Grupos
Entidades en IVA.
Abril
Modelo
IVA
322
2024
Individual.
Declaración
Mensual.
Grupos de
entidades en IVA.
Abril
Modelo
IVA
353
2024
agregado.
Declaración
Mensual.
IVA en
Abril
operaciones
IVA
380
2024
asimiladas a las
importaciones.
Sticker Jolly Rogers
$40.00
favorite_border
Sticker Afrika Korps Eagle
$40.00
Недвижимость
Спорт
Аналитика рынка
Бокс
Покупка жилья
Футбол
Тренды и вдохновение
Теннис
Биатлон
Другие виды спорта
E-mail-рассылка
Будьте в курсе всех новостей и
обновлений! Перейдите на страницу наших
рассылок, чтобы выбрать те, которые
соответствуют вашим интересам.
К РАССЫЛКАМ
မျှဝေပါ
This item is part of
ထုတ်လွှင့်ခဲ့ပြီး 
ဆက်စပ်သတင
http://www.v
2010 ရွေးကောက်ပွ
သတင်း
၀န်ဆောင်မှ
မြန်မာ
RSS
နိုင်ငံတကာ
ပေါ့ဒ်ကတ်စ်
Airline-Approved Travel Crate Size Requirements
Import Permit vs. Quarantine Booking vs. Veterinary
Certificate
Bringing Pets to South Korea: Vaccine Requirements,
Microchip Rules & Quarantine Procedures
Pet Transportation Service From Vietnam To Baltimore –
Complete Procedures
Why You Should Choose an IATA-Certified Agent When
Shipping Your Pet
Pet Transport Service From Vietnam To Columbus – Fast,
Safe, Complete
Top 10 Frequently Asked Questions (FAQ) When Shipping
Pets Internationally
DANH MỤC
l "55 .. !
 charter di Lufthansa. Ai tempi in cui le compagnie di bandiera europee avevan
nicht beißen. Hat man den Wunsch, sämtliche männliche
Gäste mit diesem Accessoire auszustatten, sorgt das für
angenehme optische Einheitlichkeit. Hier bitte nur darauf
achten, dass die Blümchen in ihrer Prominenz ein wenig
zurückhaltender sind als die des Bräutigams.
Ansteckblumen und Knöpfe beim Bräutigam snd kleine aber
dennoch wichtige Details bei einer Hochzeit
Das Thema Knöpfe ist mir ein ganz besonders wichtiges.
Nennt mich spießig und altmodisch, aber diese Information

_____

* [ACTION ITEM] Reproduce every line of the listing above in its original order, keeping the spelling, punctuation and line breaks unchanged.

* [EXPECTED ANSWER]
Grupos
Entidades en IVA.
Abril
Modelo
IVA
322
2024
Individual.
Declaración
Mensual.
Grupos de
entidades en IVA.
Abril
Modelo
IVA
353
2024
agregado.
Declaración
Mensual.
IVA en
Abril
operaciones
IVA
380
2024
asimiladas a las
importaciones.
Sticker Jolly Rogers
$40.00
favorite_border
Sticker Afrika Korps Eagle
$40.00
Недвижимость
Спорт
Аналитика рынка
Бокс
Покупка жилья
Футбол
Тренды и вдохновение
Теннис
Биатлон
Другие виды спорта
E-mail-рассылка
Будьте в курсе всех новостей и
обновлений! Перейдите на страницу наших
рассылок, чтобы выбрать те, которые
соответствуют вашим интересам.
К РАССЫЛКАМ
မျှဝေပါ
This item is part of
ထုတ်လွှင့်ခဲ့ပြီး 
ဆက်စပ်သတင
http://www.v
2010 ရွေးကောက်ပွ
သတင်း
၀န်ဆောင်မှ
မြန်မာ
RSS
နိုင်ငံတကာ
ပေါ့ဒ်ကတ်စ်
Airline-Approved Travel Crate Size Requirements
Import Permit vs. Quarantine Booking vs. Veterinary
Certificate
Bringing Pets to South Korea: Vaccine Requirements,
Microchip Rules & Quarantine Procedures
Pet Transportation Service From Vietnam To Baltimore –
Complete Procedures
Why You Should Choose an IATA-Certified Agent When
Shipping Your Pet
Pet Transport Service From Vietnam To Columbus – Fast,
Safe, Complete
Top 10 Frequently Asked Questions (FAQ) When Shipping
Pets Internationally
DANH MỤC
l "55 .. !
 charter di Lufthansa. Ai tempi in cui le compagnie di bandiera europee avevan
nicht beißen. Hat man den Wunsch, sämtliche männliche
Gäste mit diesem Accessoire auszustatten, sorgt das für
angenehme optische Einheitlichkeit. Hier bitte nur darauf
achten, dass die Blümchen in ihrer Prominenz ein wenig
zurückhaltender sind als die des Bräutigams.
Ansteckblumen und Knöpfe beim Bräutigam snd kleine aber
dennoch wichtige Details bei einer Hochzeit
Das Thema Knöpfe ist mir ein ganz besonders wichtiges.
Nennt mich spießig und altmodisch, aber diese Information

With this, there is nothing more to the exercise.